##### DATA PROVIDED #####

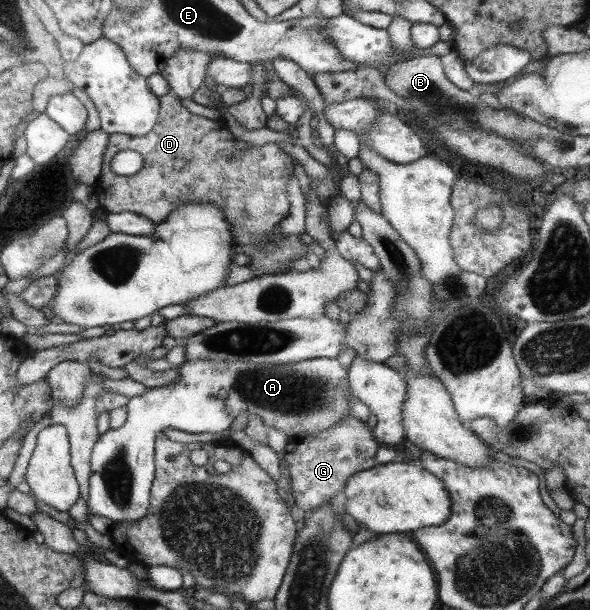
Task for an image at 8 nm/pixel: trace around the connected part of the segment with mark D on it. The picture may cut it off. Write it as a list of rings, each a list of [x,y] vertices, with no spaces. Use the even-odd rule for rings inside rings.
[[[171,92],[161,96],[159,101],[157,123],[147,135],[110,135],[101,165],[103,170],[94,189],[100,206],[107,213],[129,211],[156,224],[188,202],[219,206],[224,217],[229,217],[233,229],[236,243],[233,251],[251,257],[246,266],[255,269],[255,278],[293,271],[295,255],[301,255],[304,244],[295,235],[282,239],[279,231],[280,223],[291,213],[288,179],[295,172],[293,159],[277,142],[262,146],[250,144],[247,149],[237,149],[237,133],[229,129],[225,119],[210,120],[193,115]],[[125,149],[143,156],[143,169],[136,175],[119,176],[111,170],[115,154]]]

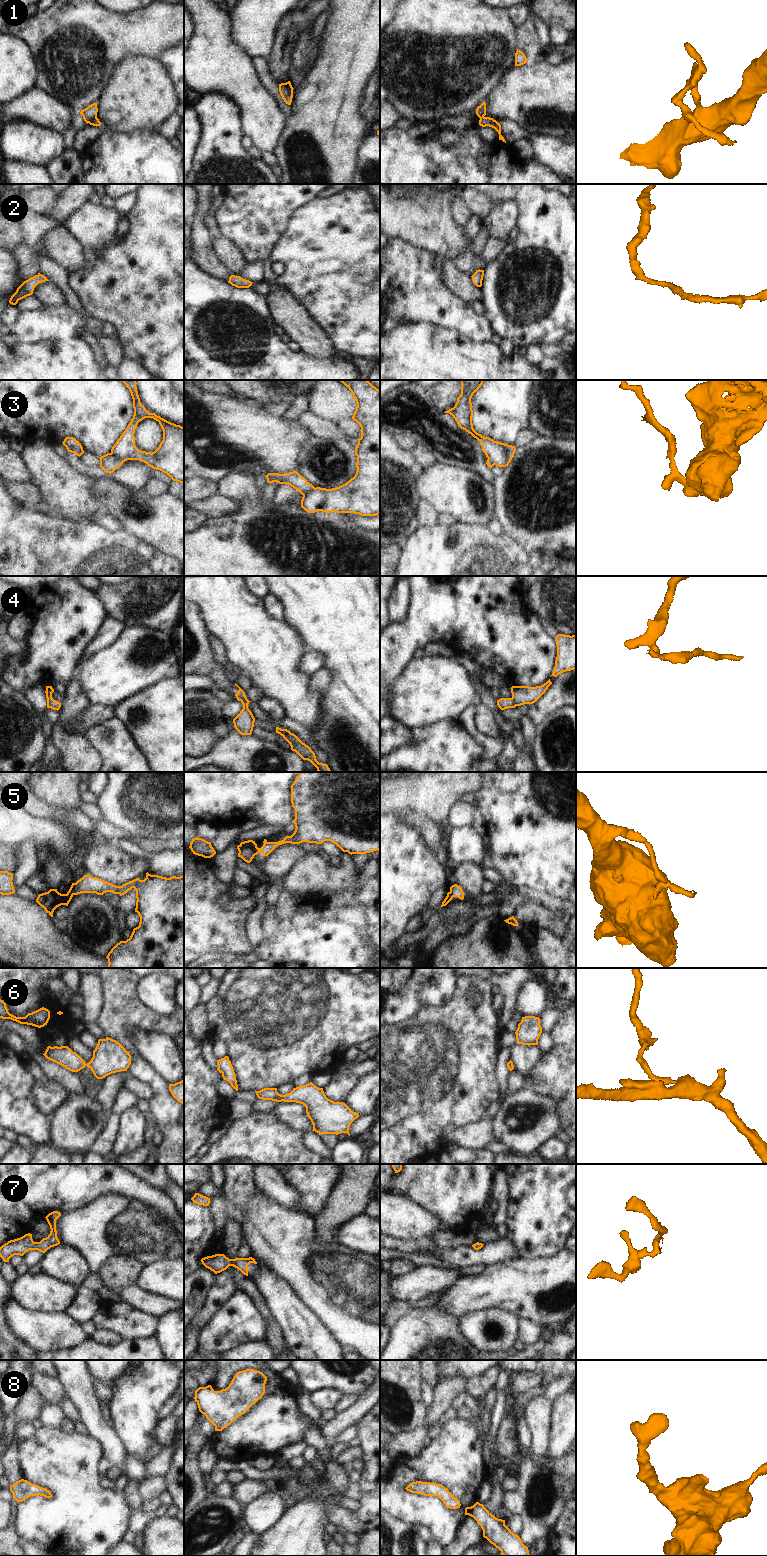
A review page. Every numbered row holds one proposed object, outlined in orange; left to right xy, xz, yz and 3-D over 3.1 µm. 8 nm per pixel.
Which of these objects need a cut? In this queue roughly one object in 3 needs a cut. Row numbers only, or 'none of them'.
1, 3, 4, 5

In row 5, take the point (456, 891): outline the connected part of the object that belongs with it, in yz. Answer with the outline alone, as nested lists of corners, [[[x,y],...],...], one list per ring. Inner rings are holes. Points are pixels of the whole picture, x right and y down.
[[[454,884],[450,887],[450,893],[453,897],[458,897],[459,899],[464,899],[464,892],[460,886],[457,884]]]

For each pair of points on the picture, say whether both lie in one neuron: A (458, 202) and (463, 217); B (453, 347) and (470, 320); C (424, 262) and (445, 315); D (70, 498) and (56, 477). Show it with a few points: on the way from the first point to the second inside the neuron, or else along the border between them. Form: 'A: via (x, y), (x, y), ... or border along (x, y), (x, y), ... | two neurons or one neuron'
A: via (459, 206), (461, 213) | one neuron
B: border along (439, 325), (454, 328), (475, 342), (483, 343) | two neurons
C: via (424, 275), (424, 289), (437, 302) | one neuron
D: via (69, 493), (58, 482) | one neuron

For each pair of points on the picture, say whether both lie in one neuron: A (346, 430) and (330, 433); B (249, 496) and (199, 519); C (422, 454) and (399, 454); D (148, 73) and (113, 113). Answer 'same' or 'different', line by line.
A: different
B: different
C: different
D: same

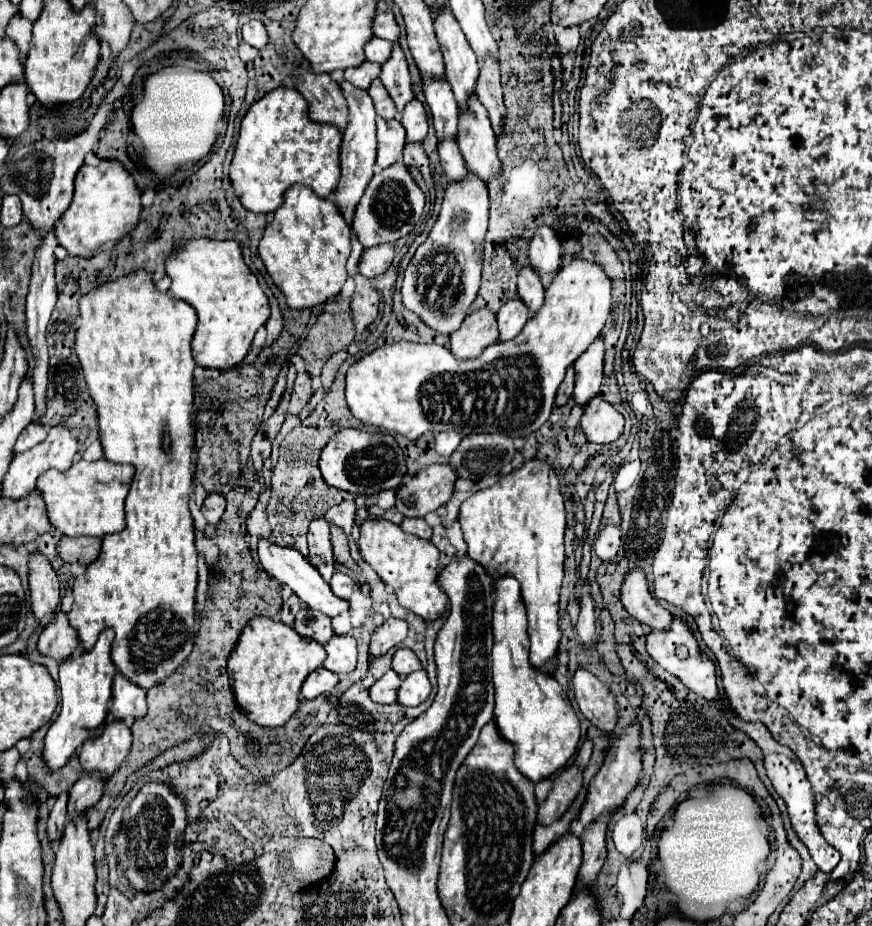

#####

WHAT IS EXPECTED:
Should the entries hold any pictures, please omit those and print the remaining text exactly.

TASK RESULT:
Task for an image at 8 nm/pixel: trace around the connected part of the segment with mark D on it. The picture may cut it off. Write it as a list of rings, each a list of [x,y] vertices, with no spaces. Use the even-odd rule for rings inside rings.
[[[171,92],[161,96],[159,101],[157,123],[147,135],[110,135],[101,165],[103,170],[94,189],[100,206],[107,213],[129,211],[156,224],[188,202],[219,206],[224,217],[229,217],[233,229],[236,243],[233,251],[251,257],[246,266],[255,269],[255,278],[293,271],[295,255],[301,255],[304,244],[295,235],[282,239],[279,231],[280,223],[291,213],[288,179],[295,172],[293,159],[277,142],[262,146],[250,144],[247,149],[237,149],[237,133],[229,129],[225,119],[210,120],[193,115]],[[125,149],[143,156],[143,169],[136,175],[119,176],[111,170],[115,154]]]

A review page. Every numbered row holds one proposed object, outlined in orange; left to right xy, xz, yz and 3-D over 3.1 µm. 8 nm per pixel.
Which of these objects need a cut? In this queue roughly one object in 3 needs a cut. Row numbers only, or 'none of them'.
1, 3, 4, 5

In row 5, take the point (456, 891): outline the connected part of the object that belongs with it, in yz. Answer with the outline alone, as nested lists of corners, [[[x,y],...],...], one list per ring. Inner rings are holes. Points are pixels of the whole picture, x right and y down.
[[[454,884],[450,887],[450,893],[453,897],[458,897],[459,899],[464,899],[464,892],[460,886],[457,884]]]

For each pair of points on the picture, say whether both lie in one neuron: A (458, 202) and (463, 217); B (453, 347) and (470, 320); C (424, 262) and (445, 315); D (70, 498) and (56, 477). Show it with a few points: on the way from the first point to the second inside the neuron, or else along the border between them. Form: 'A: via (x, y), (x, y), ... or border along (x, y), (x, y), ... | two neurons or one neuron'
A: via (459, 206), (461, 213) | one neuron
B: border along (439, 325), (454, 328), (475, 342), (483, 343) | two neurons
C: via (424, 275), (424, 289), (437, 302) | one neuron
D: via (69, 493), (58, 482) | one neuron

For each pair of points on the picture, say whether both lie in one neuron: A (346, 430) and (330, 433); B (249, 496) and (199, 519); C (422, 454) and (399, 454); D (148, 73) and (113, 113). Answer 'same' or 'different', line by line.
A: different
B: different
C: different
D: same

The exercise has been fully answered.